◆ Source passage ◆
• • • • •
Third-party libraries

NumPy is not installed in the Python 3 runtime environment in MaxCompute. To use a NumPy UDF, you must manually upload a NumPy wheel package. If you obtain this package from Python Package Index (PyPI) or an image, the package is named numpy-<Version>-cp37-cp37m-manylinux1_x86_64.whl. For more information about how to upload a file, see Resource operations or Reference third-party packages in Python UDFs.

For more information about standard libraries that are supported by Python 3, see The Python Standard Library.

Function signatures and data types

Format of function signatures:

@annotate(<signature>)

The signature parameter is a string that specifies the data types of input parameters and return value. When you run a UDF, the data types of the input parameters and return value of the UDF must be consistent with the data types specified in the function signature. The data type consistency is checked during semantic parsing. If the data types are inconsistent, an error is returned. Format of a signature:

'arg_type_list -> type'

Parameter description:

  • arg_type_list: specifies the data types of input parameters. If multiple input parameters are used, their data types are separated by commas (,). The following data types are supported: BIGINT, STRING, DOUBLE, BOOLEAN, DATETIME, DECIMAL, FLOAT, BINARY, DATE, DECIMAL(precision,scale), CHAR, and VARCHAR. Complex data types, such as ARRAY, MAP, and STRUCT, and nested complex data types are also supported.
• • • • •
◆ Instructions ◆
A) In the MaxCompute UDF passage, at what stage is data type consistency checked?
B) Repeat the stretch of the MaxCompute UDF passage from "Third-party libraries" through "Python Standard Library.".
• • • • •
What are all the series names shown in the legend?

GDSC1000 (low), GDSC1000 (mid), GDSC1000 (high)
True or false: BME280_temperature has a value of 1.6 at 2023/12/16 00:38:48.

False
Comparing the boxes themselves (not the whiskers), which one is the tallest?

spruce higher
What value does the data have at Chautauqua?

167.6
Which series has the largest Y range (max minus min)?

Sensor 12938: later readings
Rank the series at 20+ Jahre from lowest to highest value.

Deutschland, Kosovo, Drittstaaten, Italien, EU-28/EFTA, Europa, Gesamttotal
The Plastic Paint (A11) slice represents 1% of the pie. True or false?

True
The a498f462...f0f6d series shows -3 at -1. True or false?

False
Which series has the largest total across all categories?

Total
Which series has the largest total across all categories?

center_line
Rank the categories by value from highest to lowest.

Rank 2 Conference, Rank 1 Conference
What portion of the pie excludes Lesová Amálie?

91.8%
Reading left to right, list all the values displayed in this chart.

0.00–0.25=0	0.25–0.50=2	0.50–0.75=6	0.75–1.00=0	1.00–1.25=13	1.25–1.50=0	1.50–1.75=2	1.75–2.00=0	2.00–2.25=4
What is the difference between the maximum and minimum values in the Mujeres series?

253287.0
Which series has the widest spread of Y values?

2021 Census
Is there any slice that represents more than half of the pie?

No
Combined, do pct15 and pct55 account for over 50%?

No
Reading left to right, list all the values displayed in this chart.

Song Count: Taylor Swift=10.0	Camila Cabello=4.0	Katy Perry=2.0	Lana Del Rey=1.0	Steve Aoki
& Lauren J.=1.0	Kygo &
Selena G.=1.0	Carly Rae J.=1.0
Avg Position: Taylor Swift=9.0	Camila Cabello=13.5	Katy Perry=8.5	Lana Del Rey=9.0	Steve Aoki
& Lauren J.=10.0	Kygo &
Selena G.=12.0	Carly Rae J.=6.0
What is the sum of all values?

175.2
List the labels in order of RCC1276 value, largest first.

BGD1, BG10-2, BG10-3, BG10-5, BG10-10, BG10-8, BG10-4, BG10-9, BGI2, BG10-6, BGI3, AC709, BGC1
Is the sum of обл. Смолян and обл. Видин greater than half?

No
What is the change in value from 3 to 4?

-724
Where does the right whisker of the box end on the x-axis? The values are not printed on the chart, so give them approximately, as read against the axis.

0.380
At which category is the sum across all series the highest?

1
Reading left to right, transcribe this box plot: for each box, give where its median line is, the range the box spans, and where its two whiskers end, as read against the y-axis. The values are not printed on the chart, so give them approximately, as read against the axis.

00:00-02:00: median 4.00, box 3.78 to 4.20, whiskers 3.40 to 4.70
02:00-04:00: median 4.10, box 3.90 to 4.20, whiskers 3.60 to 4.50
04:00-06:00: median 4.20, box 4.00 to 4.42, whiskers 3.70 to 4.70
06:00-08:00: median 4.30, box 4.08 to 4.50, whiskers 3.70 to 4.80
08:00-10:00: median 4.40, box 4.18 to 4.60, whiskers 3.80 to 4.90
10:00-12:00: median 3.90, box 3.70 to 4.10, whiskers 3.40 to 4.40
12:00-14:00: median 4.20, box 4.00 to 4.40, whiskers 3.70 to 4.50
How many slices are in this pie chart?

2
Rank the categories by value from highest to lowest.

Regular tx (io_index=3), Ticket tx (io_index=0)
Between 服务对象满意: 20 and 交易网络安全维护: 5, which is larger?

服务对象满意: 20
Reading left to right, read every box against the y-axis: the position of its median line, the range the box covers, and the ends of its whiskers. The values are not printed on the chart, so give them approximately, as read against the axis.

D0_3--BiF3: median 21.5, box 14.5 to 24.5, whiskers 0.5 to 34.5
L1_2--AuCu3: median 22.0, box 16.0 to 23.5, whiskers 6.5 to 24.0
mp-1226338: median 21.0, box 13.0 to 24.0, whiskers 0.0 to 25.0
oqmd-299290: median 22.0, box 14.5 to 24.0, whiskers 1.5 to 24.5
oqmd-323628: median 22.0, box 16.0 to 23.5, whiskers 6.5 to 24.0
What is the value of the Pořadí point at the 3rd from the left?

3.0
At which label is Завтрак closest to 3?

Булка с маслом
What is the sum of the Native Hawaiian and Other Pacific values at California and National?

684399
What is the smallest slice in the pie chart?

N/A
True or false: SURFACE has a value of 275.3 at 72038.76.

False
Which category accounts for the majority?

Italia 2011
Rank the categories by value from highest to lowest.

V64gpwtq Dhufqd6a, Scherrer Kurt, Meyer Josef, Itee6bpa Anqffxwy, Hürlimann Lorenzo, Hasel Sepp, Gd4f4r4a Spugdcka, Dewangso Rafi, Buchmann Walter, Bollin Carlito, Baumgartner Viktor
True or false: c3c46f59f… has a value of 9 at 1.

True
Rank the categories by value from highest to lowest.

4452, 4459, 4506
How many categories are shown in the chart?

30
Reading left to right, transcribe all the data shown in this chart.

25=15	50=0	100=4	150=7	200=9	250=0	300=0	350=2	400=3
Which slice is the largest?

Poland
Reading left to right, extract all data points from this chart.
• • • • •
◆ Answers to the tasks ◆
A) During semantic parsing.

B)
Third-party libraries

NumPy is not installed in the Python 3 runtime environment in MaxCompute. To use a NumPy UDF, you must manually upload a NumPy wheel package. If you obtain this package from Python Package Index (PyPI) or an image, the package is named numpy-<Version>-cp37-cp37m-manylinux1_x86_64.whl. For more information about how to upload a file, see Resource operations or Reference third-party packages in Python UDFs.

For more information about standard libraries that are supported by Python 3, see The Python Standard Library.